Gift allows Land Trust to protect 109 Johnson County acres

Gift allows Land Trust to protect 109 Johnson County acres

Laura Hare Preserve at Blossom Hollow will be open for the public to enjoy

Thanks to a major contribution to the Central Indiana Land Trust, 109 forested acres in southwest Johnson County will be forever protected and conserved.

The Dr. Laura Hare Charitable Trust has committed $200,000 toward the purchase and ongoing maintenance of what will be known as the Laura Hare Preserve at Blossom Hollow. The total cost of the project is approximately $500,000.

The land is accessible via Hougham Road near Trafalgar in part of what the Land Trust calls the Hills of Gold Core Conversation Area. The Land Trust pursues property in “Core Conversation Areas” in order to protect special places and begin linking together those special places throughout the region.

The Hare Preserve is particularly important as a conservation site because it is part of a large unbroken hardwood forest block that is key for migratory birds and forest interior nesting birds. Few such areas remain in central Indiana. The property also contains high-quality examples of oak woodlands on ridges and slopes, as well as bottomland hardwood forest in creek valleys. Spectacular ridges on the property feature mature white and red oaks clinging to slopes covered with ferns and wildflowers.

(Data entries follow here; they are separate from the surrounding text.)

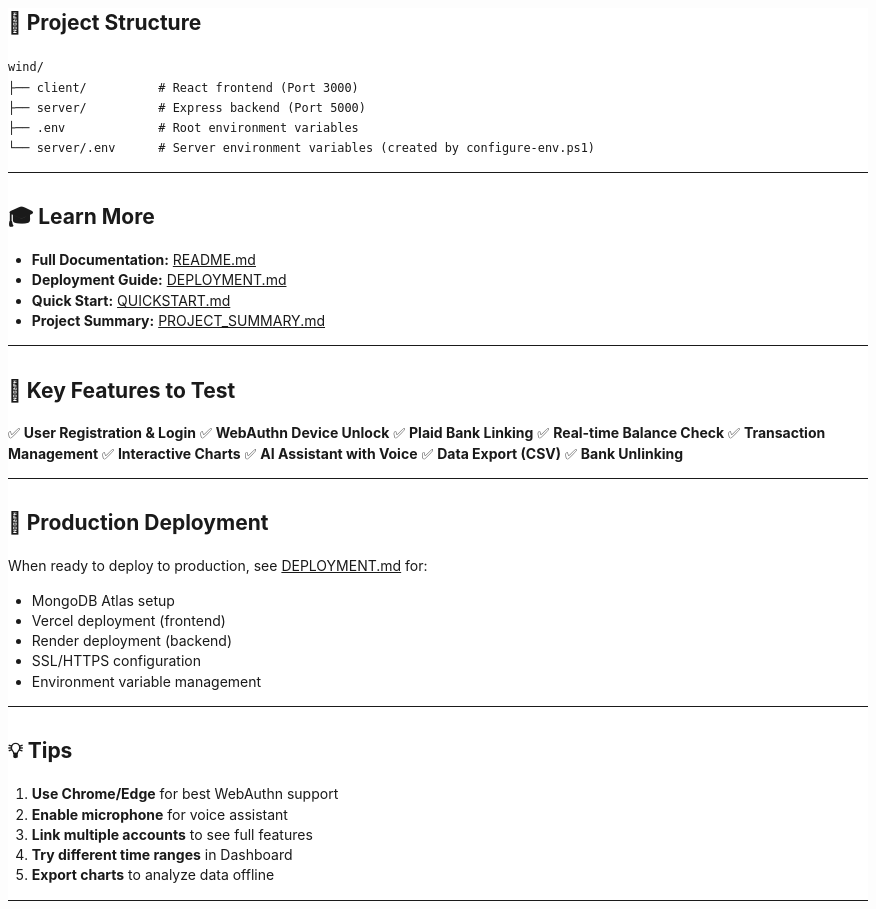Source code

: ## 📁 Project Structure

```
wind/
├── client/          # React frontend (Port 3000)
├── server/          # Express backend (Port 5000)
├── .env             # Root environment variables
└── server/.env      # Server environment variables (created by configure-env.ps1)
```

---

## 🎓 Learn More

- **Full Documentation:** [README.md](./README.md)
- **Deployment Guide:** [DEPLOYMENT.md](./DEPLOYMENT.md)
- **Quick Start:** [QUICKSTART.md](./QUICKSTART.md)
- **Project Summary:** [PROJECT_SUMMARY.md](./PROJECT_SUMMARY.md)

---

## 🎯 Key Features to Test

✅ **User Registration & Login**
✅ **WebAuthn Device Unlock**
✅ **Plaid Bank Linking**
✅ **Real-time Balance Check**
✅ **Transaction Management**
✅ **Interactive Charts**
✅ **AI Assistant with Voice**
✅ **Data Export (CSV)**
✅ **Bank Unlinking**

---

## 🚀 Production Deployment

When ready to deploy to production, see [DEPLOYMENT.md](./DEPLOYMENT.md) for:
- MongoDB Atlas setup
- Vercel deployment (frontend)
- Render deployment (backend)
- SSL/HTTPS configuration
- Environment variable management

---

## 💡 Tips

1. **Use Chrome/Edge** for best WebAuthn support
2. **Enable microphone** for voice assistant
3. **Link multiple accounts** to see full features
4. **Try different time ranges** in Dashboard
5. **Export charts** to analyze data offline

---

In addition, the Hare Preserve is home to three species considered rare in Indiana: the worm-eating warbler, hooded warbler and Eastern box turtle.

“It’s a special place,” said Cliff Chapman, conservation director for the Land Trust. “It’s in a very small part of Indiana where bedrock-laden hills were covered by glaciers. This gives the site a complex soil structure that produces diverse plant communities. It is one of those rare places where you can walk along a flat bottom creek underlain by bedrock with chunks of granite lying around in the forest floor.”

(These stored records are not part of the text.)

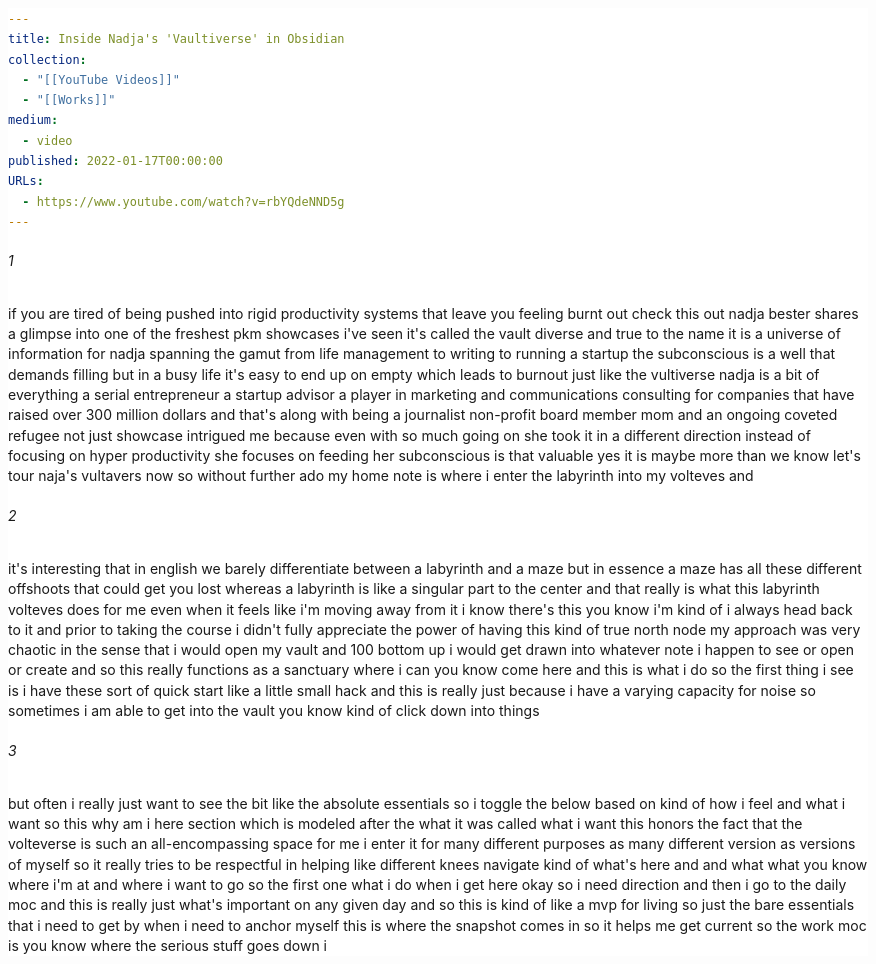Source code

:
 ```yaml
---
title: Inside Nadja's 'Vaultiverse' in Obsidian
collection:
  - "[[YouTube Videos]]"
  - "[[Works]]"
medium:
  - video
published: 2022-01-17T00:00:00
URLs:
  - https://www.youtube.com/watch?v=rbYQdeNND5g
---
```


###### 1

if you are tired of being pushed into rigid productivity systems that leave you feeling burnt out check this out nadja bester shares a glimpse into one of the freshest pkm showcases i've seen it's called the vault diverse and true to the name it is a universe of information for nadja spanning the gamut from life management to writing to running a startup the subconscious is a well that demands filling but in a busy life it's easy to end up on empty which leads to burnout just like the vultiverse nadja is a bit of everything a serial entrepreneur a startup advisor a player in marketing and communications consulting for companies that have raised over 300 million dollars and that's along with being a journalist non-profit board member mom and an ongoing coveted refugee not just showcase intrigued me because even with so much going on she took it in a different direction instead of focusing on hyper productivity she focuses on feeding her subconscious is that valuable yes it is maybe more than we know let's tour naja's vultavers now so without further ado my home note is where i enter the labyrinth into my volteves and

###### 2

it's interesting that in english we barely differentiate between a labyrinth and a maze but in essence a maze has all these different offshoots that could get you lost whereas a labyrinth is like a singular part to the center and that really is what this labyrinth volteves does for me even when it feels like i'm moving away from it i know there's this you know i'm kind of i always head back to it and prior to taking the course i didn't fully appreciate the power of having this kind of true north node my approach was very chaotic in the sense that i would open my vault and 100 bottom up i would get drawn into whatever note i happen to see or open or create and so this really functions as a sanctuary where i can you know come here and this is what i do so the first thing i see is i have these sort of quick start like a little small hack and this is really just because i have a varying capacity for noise so sometimes i am able to get into the vault you know kind of click down into things

###### 3

but often i really just want to see the bit like the absolute essentials so i toggle the below based on kind of how i feel and what i want so this why am i here section which is modeled after the what it was called what i want this honors the fact that the volteverse is such an all-encompassing space for me i enter it for many different purposes as many different version as versions of myself so it really tries to be respectful in helping like different knees navigate kind of what's here and and what what you know where i'm at and where i want to go so the first one what i do when i get here okay so i need direction and then i go to the daily moc and this is really just what's important on any given day and so this is kind of like a mvp for living so just the bare essentials that i need to get by when i need to anchor myself this is where the snapshot comes in so it helps me get current so the work moc is you know where the serious stuff goes down i
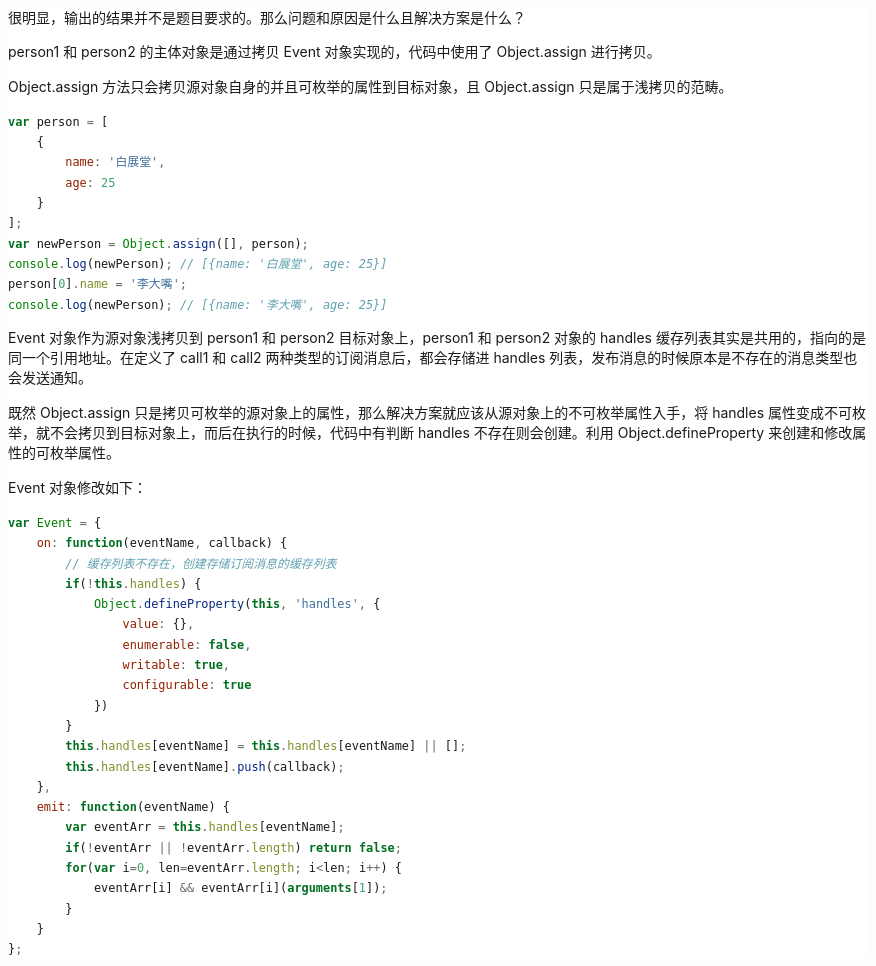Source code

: 很明显，输出的结果并不是题目要求的。那么问题和原因是什么且解决方案是什么？

person1 和 person2 的主体对象是通过拷贝 Event 对象实现的，代码中使用了 Object.assign 进行拷贝。

Object.assign 方法只会拷贝源对象自身的并且可枚举的属性到目标对象，且 Object.assign 只是属于浅拷贝的范畴。

```javascript
var person = [
    {
        name: '白展堂',
        age: 25
    }
];
var newPerson = Object.assign([], person);
console.log(newPerson); // [{name: '白展堂', age: 25}]
person[0].name = '李大嘴';
console.log(newPerson); // [{name: '李大嘴', age: 25}]
```

Event 对象作为源对象浅拷贝到 person1 和 person2 目标对象上，person1 和 person2 对象的 handles 缓存列表其实是共用的，指向的是同一个引用地址。在定义了 call1 和 call2 两种类型的订阅消息后，都会存储进 handles 列表，发布消息的时候原本是不存在的消息类型也会发送通知。

既然 Object.assign 只是拷贝可枚举的源对象上的属性，那么解决方案就应该从源对象上的不可枚举属性入手，将 handles 属性变成不可枚举，就不会拷贝到目标对象上，而后在执行的时候，代码中有判断 handles 不存在则会创建。利用 Object.defineProperty 来创建和修改属性的可枚举属性。

Event 对象修改如下：

```javascript
var Event = {
    on: function(eventName, callback) {
        // 缓存列表不存在，创建存储订阅消息的缓存列表
        if(!this.handles) {
            Object.defineProperty(this, 'handles', {
                value: {},
                enumerable: false,
                writable: true,
                configurable: true
            })
        }
        this.handles[eventName] = this.handles[eventName] || [];
        this.handles[eventName].push(callback);
    },
    emit: function(eventName) {
        var eventArr = this.handles[eventName];
        if(!eventArr || !eventArr.length) return false;
        for(var i=0, len=eventArr.length; i<len; i++) {
            eventArr[i] && eventArr[i](arguments[1]);
        }
    }
};
```
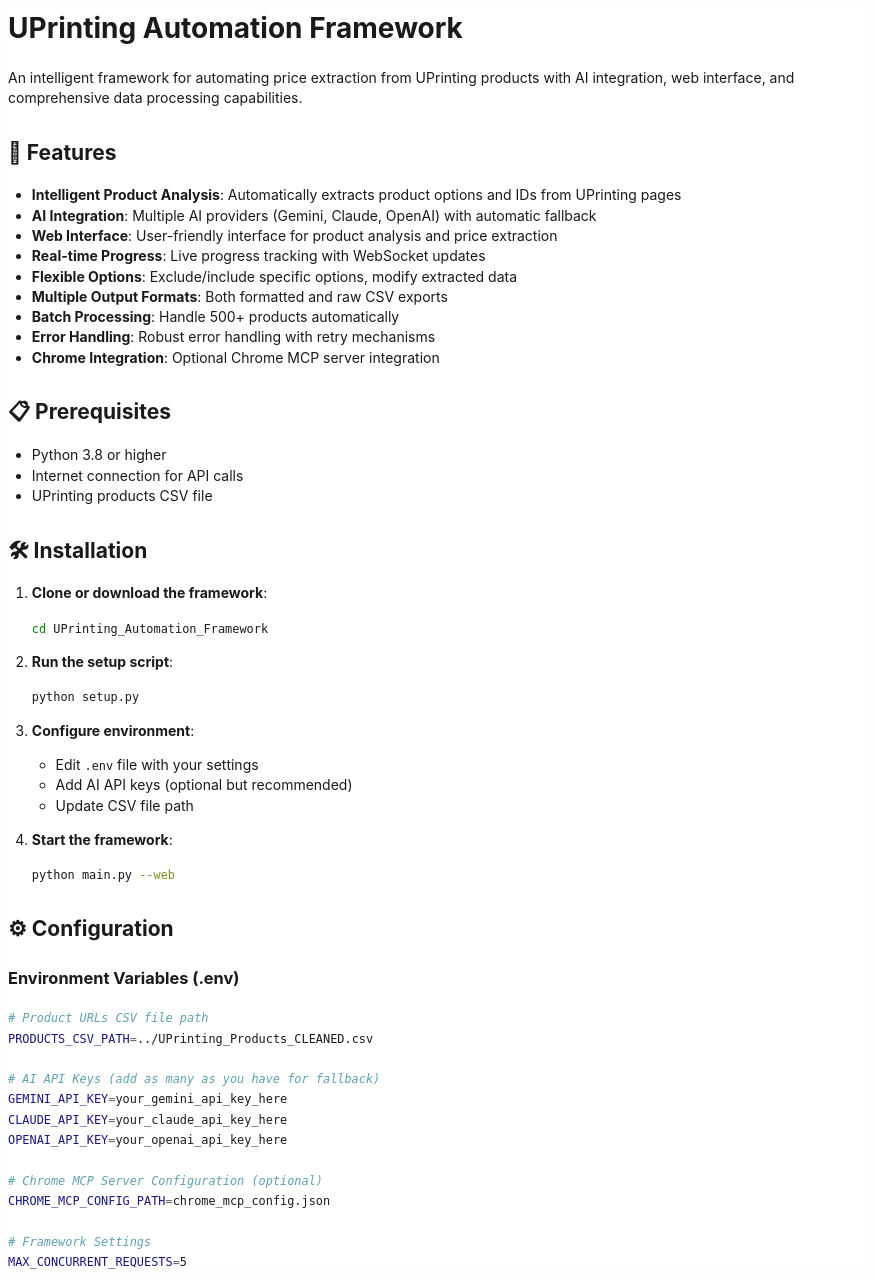 # UPrinting Automation Framework

An intelligent framework for automating price extraction from UPrinting products with AI integration, web interface, and comprehensive data processing capabilities.

## 🚀 Features

- **Intelligent Product Analysis**: Automatically extracts product options and IDs from UPrinting pages
- **AI Integration**: Multiple AI providers (Gemini, Claude, OpenAI) with automatic fallback
- **Web Interface**: User-friendly interface for product analysis and price extraction
- **Real-time Progress**: Live progress tracking with WebSocket updates
- **Flexible Options**: Exclude/include specific options, modify extracted data
- **Multiple Output Formats**: Both formatted and raw CSV exports
- **Batch Processing**: Handle 500+ products automatically
- **Error Handling**: Robust error handling with retry mechanisms
- **Chrome Integration**: Optional Chrome MCP server integration

## 📋 Prerequisites

- Python 3.8 or higher
- Internet connection for API calls
- UPrinting products CSV file

## 🛠️ Installation

1. **Clone or download the framework**:
   ```bash
   cd UPrinting_Automation_Framework
   ```

2. **Run the setup script**:
   ```bash
   python setup.py
   ```

3. **Configure environment**:
   - Edit `.env` file with your settings
   - Add AI API keys (optional but recommended)
   - Update CSV file path

4. **Start the framework**:
   ```bash
   python main.py --web
   ```

## ⚙️ Configuration

### Environment Variables (.env)

```bash
# Product URLs CSV file path
PRODUCTS_CSV_PATH=../UPrinting_Products_CLEANED.csv

# AI API Keys (add as many as you have for fallback)
GEMINI_API_KEY=your_gemini_api_key_here
CLAUDE_API_KEY=your_claude_api_key_here
OPENAI_API_KEY=your_openai_api_key_here

# Chrome MCP Server Configuration (optional)
CHROME_MCP_CONFIG_PATH=chrome_mcp_config.json

# Framework Settings
MAX_CONCURRENT_REQUESTS=5
```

Though Dr. Hare likely was not familiar with this particular property, she was passionate about preserving nature and sharing her love of it with others. With its unique characteristics, this parcel fits well with the mission of the organization that carries her name, which works to enhance Indiana’s natural environment through preservation and protection of ecologically significant natural areas and to promote environmental education, stewardship and awareness initiatives. The Land Trust received two grants from the Hare Trust in 2007 for other projects.

Dr. Hare lived her whole life in Indianapolis before passing away in 2006 at the age of 100. A medical doctor by profession, she worked for many years at the IU School of Medicine. A naturalist and conservationist who loved nature in all of its forms, she earned a PhD in entomology from the University of Chicago before becoming a physician.

Even though her career was in medicine, Dr. Hare continued to focus on nature. She was an avid gardener who took pleasure in creating natural habitats for birds, butterflies, raccoons, and squirrels through naturalizing her grounds with wildflowers and native trees. During winter, when she couldn’t work in her garden, she painted china with birds, animals and flowers. For many years she took weekly trips to Shades State Park and the Pine Hills Nature Preserve to hike in Sugar Creek looking for fossils with her dogs, Engel and Dante. A lifelong learner, she took piano lessons into her 80s and practiced two to three hours daily.

Lenore Tedesco, chairman of the board of the Hare Trust, said, “I think she would be delighted to know that her legacy is preserving and protecting natural places, and providing for the long-term stewardship of these areas.  She loved the outdoors, and hiking.  She was quite learned in ecosystems and ecosystem relationships, so she would appreciate the importance of large blocks of land being set aside.”

Additional contributions came from the Russell W. Lamb Trust, Indiana Heritage Trust, Johnson County Community Foundation, IPL Golden Eagle Grant, Amos Butler Audubon, INPAWS and several individuals.

Heather Bacher, executive director of the Central Indiana Land Trust, said “We’re delighted to have our friends and supporters share the beauty of this property and enjoy it for years to come.”

Plans for 2013 include volunteer workdays to help build a trail and small parking lot, as well as special events.